N.C. Healthcare Association spokeswoman Cynthia Charles said Wednesday that the advocacy group for the state’s hospitals is “still reviewing the report and doesn’t have a comment on the accuracy or fairness of its findings yet.”
“North Carolina’s nonprofit hospitals annually submit audits to state and federal tax regulators who determine each year that hospitals meet their tax status obligations,” Charles said in an email. “Today’s report, based on 2019 data, does not reflect the millions spent each year on investments such as disaster preparations that equip community hospitals with the resources to survive a pandemic.”
As an example of the current economic pressures facing hospitals, Charles pointed to a new American Hospital Association report that found that nationwide, “staffing shortages have cost hospitals approximately $24 billion over the course of the pandemic so far; hospitals have also spent an additional $3 billion in acquiring personal protective equipment (PPE) for the additional staff; and hospitals’ use of contract temporary labor is up 132% for full-time and 131% for part-time staff. … Hospitals and health systems are projected to lose at least $54 billion in net income in 2021, with more than a third of hospitals expected to have negative operating margins through year’s end.”
I asked Folwell if he’d propose any legislative action in response to the Johns Hopkins report.
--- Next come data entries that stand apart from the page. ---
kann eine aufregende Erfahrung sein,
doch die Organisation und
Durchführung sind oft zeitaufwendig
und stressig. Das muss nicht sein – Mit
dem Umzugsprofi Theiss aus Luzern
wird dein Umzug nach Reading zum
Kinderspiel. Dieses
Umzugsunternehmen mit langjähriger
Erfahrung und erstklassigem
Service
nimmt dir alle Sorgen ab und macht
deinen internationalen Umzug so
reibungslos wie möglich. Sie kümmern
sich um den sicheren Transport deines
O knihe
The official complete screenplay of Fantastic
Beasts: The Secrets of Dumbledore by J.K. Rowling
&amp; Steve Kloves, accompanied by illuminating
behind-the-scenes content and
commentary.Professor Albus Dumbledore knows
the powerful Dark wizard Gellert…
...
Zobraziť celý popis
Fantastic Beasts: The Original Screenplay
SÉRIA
If he’s concerned that hospitals make too much money to justify avoiding taxes, should they lose that privilege?
He didn’t make any such recommendation and instead repeated his call for more transparency. “We should have accountable and auditable benchmarks for what the definition of charitable care is, so the average person can figure out if these entities are earning the right to be nonprofit entities.”
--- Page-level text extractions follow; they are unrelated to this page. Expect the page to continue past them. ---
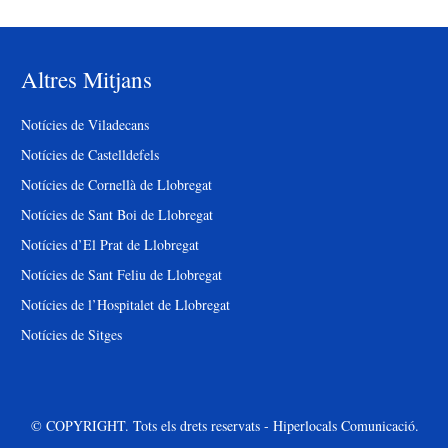
Altres Mitjans
Notícies de Viladecans
Notícies de Castelldefels
Notícies de Cornellà de Llobregat
Notícies de Sant Boi de Llobregat
Notícies d’El Prat de Llobregat
Notícies de Sant Feliu de Llobregat
Notícies de l’Hospitalet de Llobregat
Notícies de Sitges
© COPYRIGHT. Tots els drets reservats - Hiperlocals Comunicació.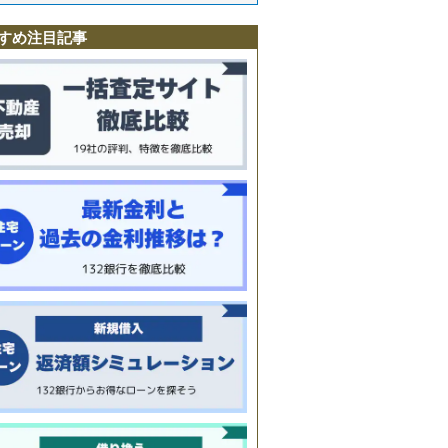
すめ注目記事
One of the most fascinating aspects of the Johns Hopkins report is the chart that lists each hospital’s 2019 profit margin and the percentage of its expenses that went toward charity care. I’ve always assumed that rural hospitals typically had more charity care and less profit than their bigger urban counterparts.
But that’s not always the case. Near the bottom of the list for charity care expenses is Vidant Health’s hospital in Chowan County, which spent just 0.27% of its budget on charity care, while posting a 12.5% profit margin. But Atrium Health’s Kings Mountain hospital is on the opposite end of the list, spending 12.4% on charity care (the highest in the state) while operating in the red with a negative margin of 3.2%.
Even cross-town rivals in urban counties had some big differences. In Charlotte, both Novant Health’s Presbyterian Medical Center and Atrium’s Carolinas Medical Center spent between 3% and 4% of their budgets on charity care. But while Presbyterian reported a 13.3% profit margin, Carolinas’ was 1.65%.
Not-for-profit hospitals such as Atrium and Novant typically aim for operating margins in the 5% to 7% range. Their investment portfolios also kick off additional income and trading gains when the stock and bond markets are moving higher. In some recent years, for example, Atrium’s investments have contributed more profit than its hospital operations.
The economics of health care defy simple explanations. Folwell will continue to face an uphill batte as he challenges hospitals’ business models.